RECORDS FOR THE EXERCISE below:
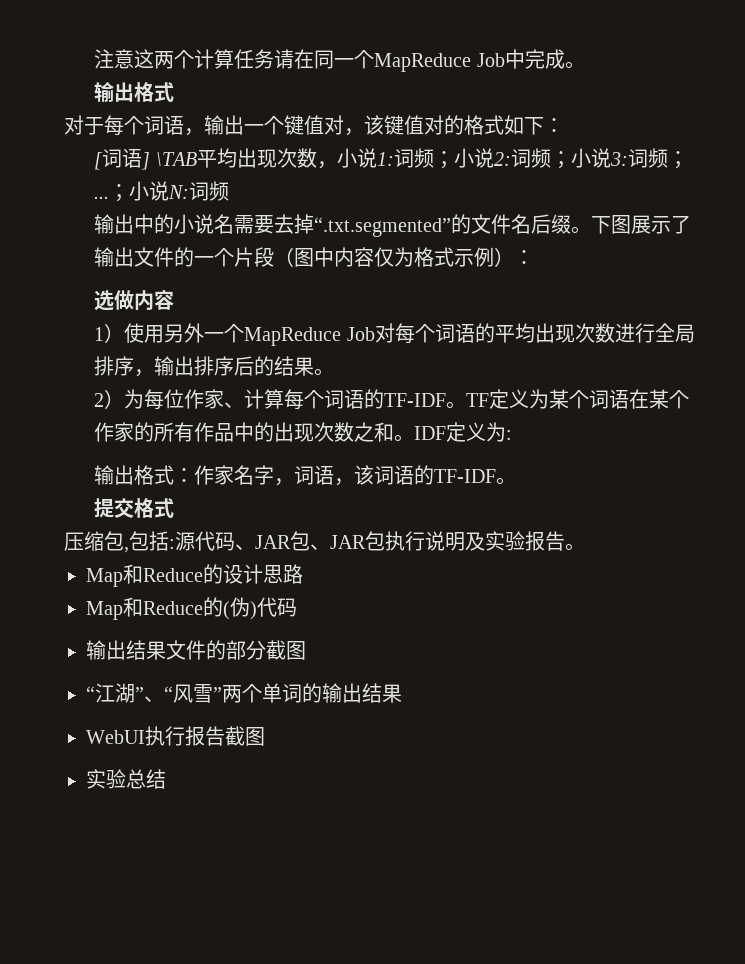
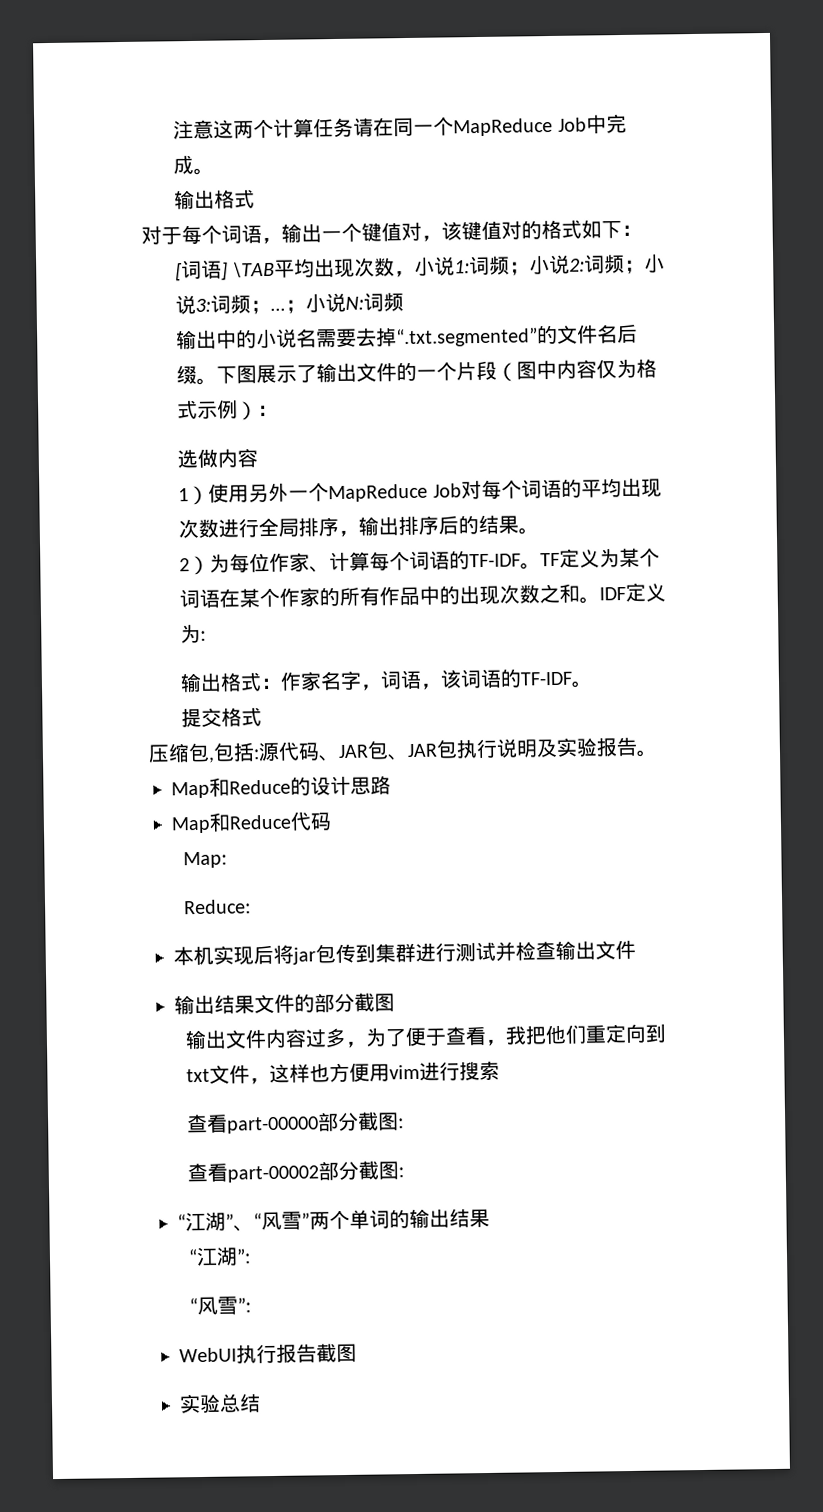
[203,597,297,620] 的(伪)代码 -> [290,811,332,831] [183,851,228,869] [183,899,252,915] [173,939,636,966] 代码 // Map: // Reduce: // 本机实现后将jar包传到集群进行测试并检查输出文件
(306, 650) none -> [185,1023,668,1050] [186,1060,501,1085] [186,1111,405,1134] [187,1160,405,1183] // 输出文件内容过多，为了便于查看，我把他们重定向到txt文件，这样也方便用vim进行搜索 // 查看part-00000部分截图: // 查看part-00002部分截图:
(402, 693) none -> [188,1246,252,1267] [189,1296,252,1316] // “江湖”: // “风雪”:

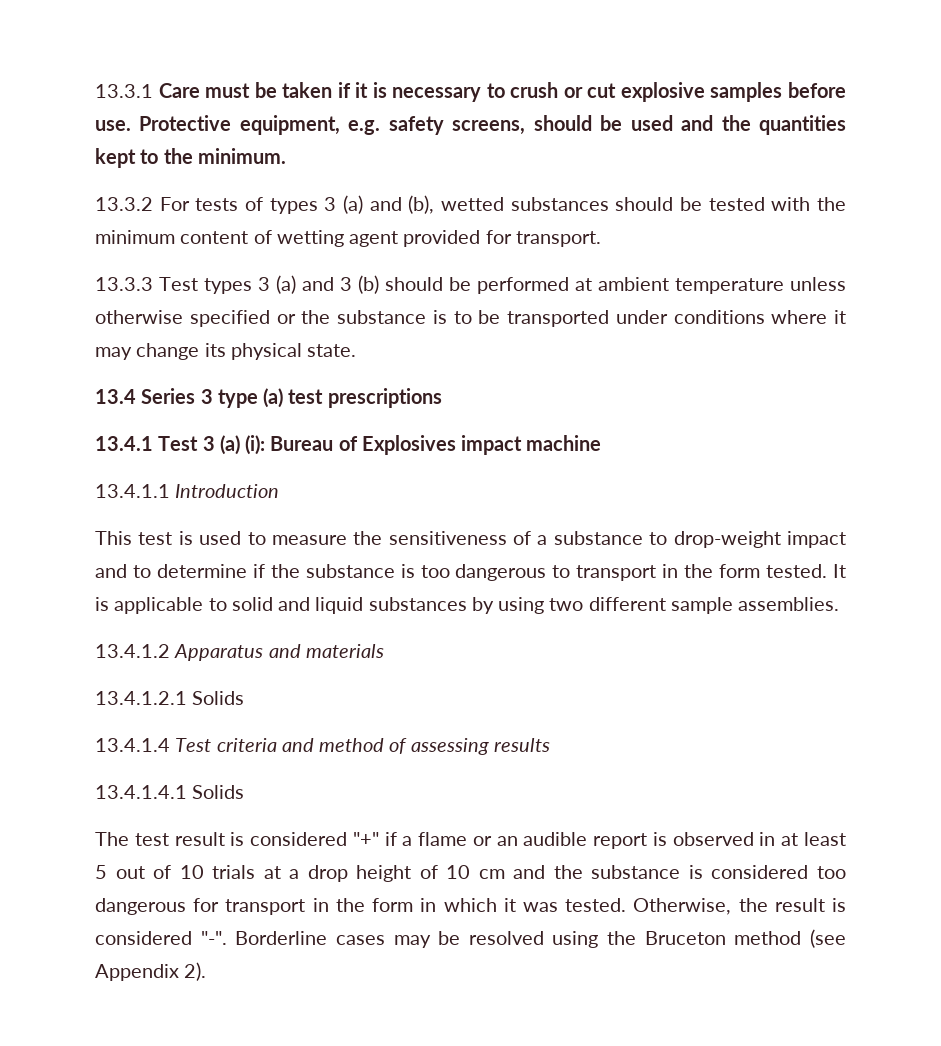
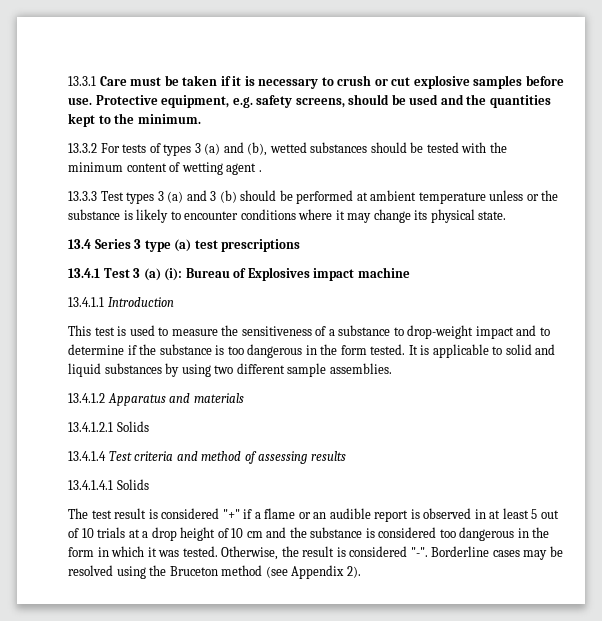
[403,230,601,247] provided for transport. -> [258,170,262,172] .
[95,310,270,327] otherwise specified -> (524, 195) none
[453,310,668,327] to be transported under -> [136,209,239,223] likely to encounter
[552,565,657,581] to transport -> (303, 351) none
[193,898,306,915] for transport -> (515, 534) none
End of RECORDS FOR THE EXERCISE.
▸ **WHAT THE EXERCISE ASKS**
Print from the line containing "(306, 650) none" through the line containing "[453,310,668,327] to be" in the data above, exactly as the lines stand, and omit every picture.

▸ **WRITTEN ANSWER**
(306, 650) none -> [185,1023,668,1050] [186,1060,501,1085] [186,1111,405,1134] [187,1160,405,1183] // 输出文件内容过多，为了便于查看，我把他们重定向到txt文件，这样也方便用vim进行搜索 // 查看part-00000部分截图: // 查看part-00002部分截图:
(402, 693) none -> [188,1246,252,1267] [189,1296,252,1316] // “江湖”: // “风雪”:

[403,230,601,247] provided for transport. -> [258,170,262,172] .
[95,310,270,327] otherwise specified -> (524, 195) none
[453,310,668,327] to be transported under -> [136,209,239,223] likely to encounter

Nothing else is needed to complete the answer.